Gülsün Karamustafa’nın, Türkiye Pavyonu’na özel ürettiği ‘Oyuk ve Kırık Dökük: Bir Dünya Hâli adlı eserinde, farklı malzemelerin kullanıldığı heykelleri andıran çalışmalara, bir film ve bir ses kompozisyonu eşlik ediyor. Karamustafa’nın, boyutlarını İstanbul’daki tarihi Hipodrom’a benzettiği sergi mekânına girildiğinde, ziyaretçileri, Venedik’in ünlü Murano camlarından yapılmış, tavandan asılı duran üç etkileyici avize karşılıyor. Avizeler Hristiyanlık, Yahudilik ve İslam temsil ediyor. Dikenli telle sarılan bu ışıklı sembolik objeler, dinler arasındaki tarihi gerilimleri ve çekişmeleri simgeliyor.
Pavyonda Gülsün Karamustafa’nın sanat pratiğinde önemli bir yer tutan bir de film yer alıyor. Dünya çapında göç, savaş ve gösterileri konu alan siyah beyaz propaganda görüntülerini içeren filmde, Karamustafa, görüntüleri yeniden kurgulayarak, insanlık durumuna yeni bir bakış açısı getiriyor. Sergiye eşlik eden bir ses kompozisyonu da ziyaretçilerin deneyimini derinleştiriyor. Projenin grafik tasarımını Esen Karol, editörlüğünü Melis Cankara üstlenirken, Yelta Köm sergi tasarım danışmanlığı, Erinç Tepetaş aydınlatma tasarım danışmanlığı ve Furkan Keçeli ses tasarımı danışmanlığı ile katkı sağlıyor.
Pavyonda ayrıca farklı yüksekliklerde içi boş, plastik sütun kalıpları yer alıyor. Ancak destekler yardımıyla ayakta durabilen bu kalıplar, geleneksel olarak zafer ve dayanıklılığı çağrıştıran sütunlarla tezat oluşturarak serginin ele aldığı boşluk ve kırıklık duygularını somutlaştırıyor. Mekânda ayrıca, atık Murano camı parçalarıyla yüklü vagonlar bulunuyor.

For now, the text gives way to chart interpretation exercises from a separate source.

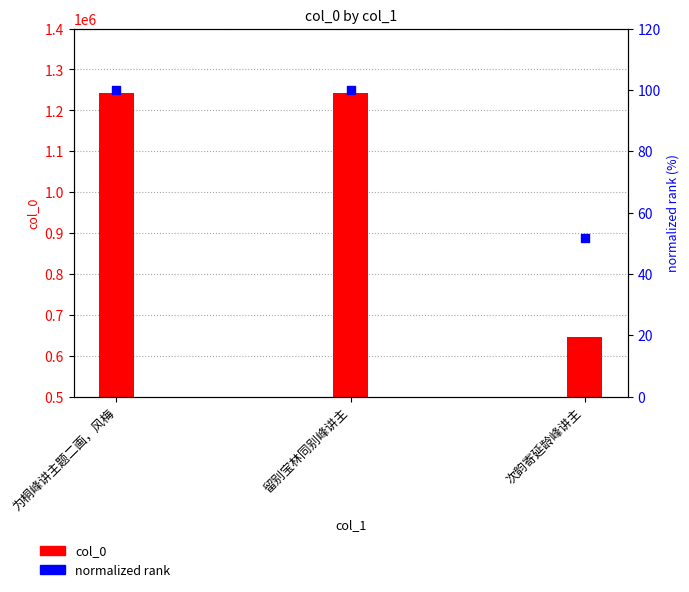

Which series contains the highest Y value?

col_0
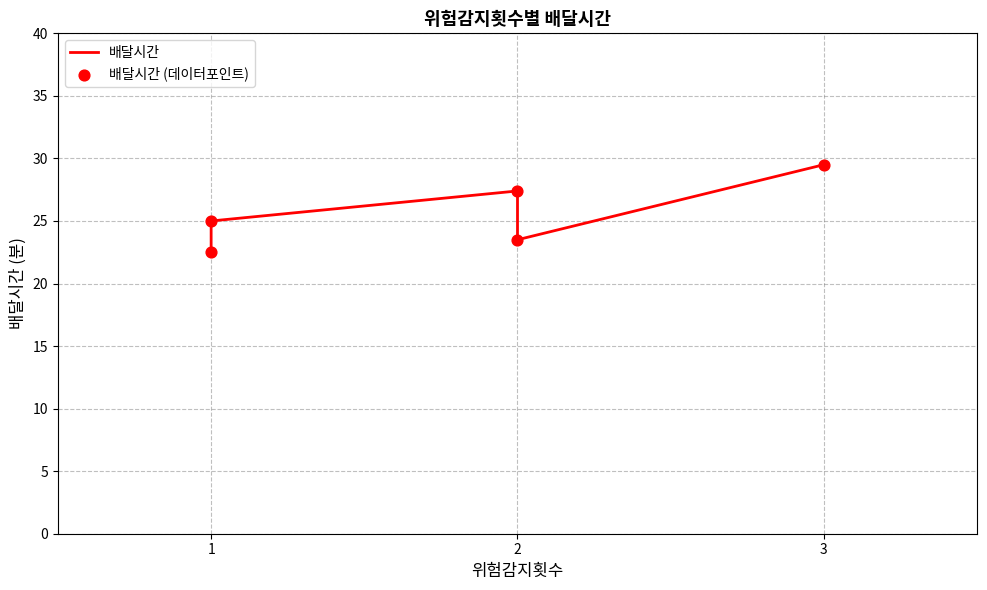

At how many categories does at least one series exceed 26?

2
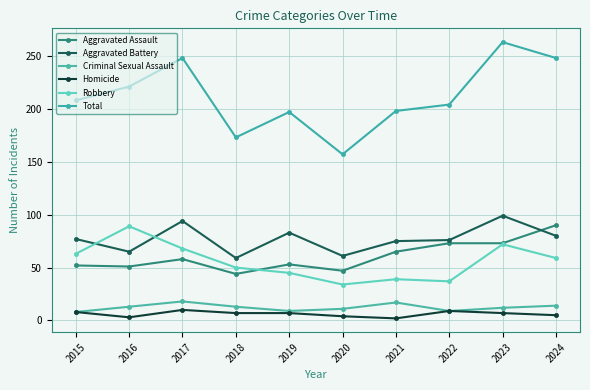

Reading left to right, what are all the values shown in this chart?

Aggravated Assault: 52	51	58	44	53	47	65	73	73	90
Aggravated Battery: 77	65	94	59	83	61	75	76	99	80
Criminal Sexual Assault: 8	13	18	13	9	11	17	9	12	14
Homicide: 8	3	10	7	7	4	2	9	7	5
Robbery: 63	89	68	50	45	34	39	37	72	59
Total: 208	221	248	173	197	157	198	204	263	248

Türkiye Pavyonu’nun açılışında konuşan sanatçı Gülsün Karamustafa eseriyle ilgili olarak “Bugün Sale d’Armi’de yerini almış olan projemin ilk düşünceleri yıkımlar, acılar, kayıplar ve insan ilişkilerindeki kof değerler arasında derinden hissettiğim boşluk, oyukluk ve kırıklık duygusunu mekânda var etmek arzusundan kaynaklandı. İşin temelindeki unsurlar, üç semavi dini temsil eden avizeler, kendi başına ayakta duramayan sütun kalıpları, bunları destekleyen demir strüktür ve son olarak raylar üzerindeki konteynerler İstanbul, Venedik ve Çin’in Zengzhou kentinden bir araya geldiler. Neredeyse sekiz aydır tarihi ticaret yolları üzerinde iz sürdüğümüzü gördüm böylece” diyor.
100 yılı aşkın bir süredir dünyanın en önemli sanat etkinliklerinden biri olarak kabul edilen Venedik Bienali’nin ana sergi mekânlarından Arsenale’de yer alan Türkiye Pavyonu’nun açılışı önceki gün Kültür ve Turizm Bakanı Mehmet Nuri Ersoy’un katılımıyla yapıldı. İKSV Yönetim Kurulu Başkanı Bülent Eczacıbaşı’nın ev sahipliğinde yapılan açılışa Roma Büyükelçisi Ömer Gücük, Roma Büyükelçiliği Kültür ve Tanıtma Müşaviri Haluk Söner, Milano Başkonsolosu Mehmet Özöktem ve Venedik Fahri Başkonsolosu Filippo Olivetti katıldı.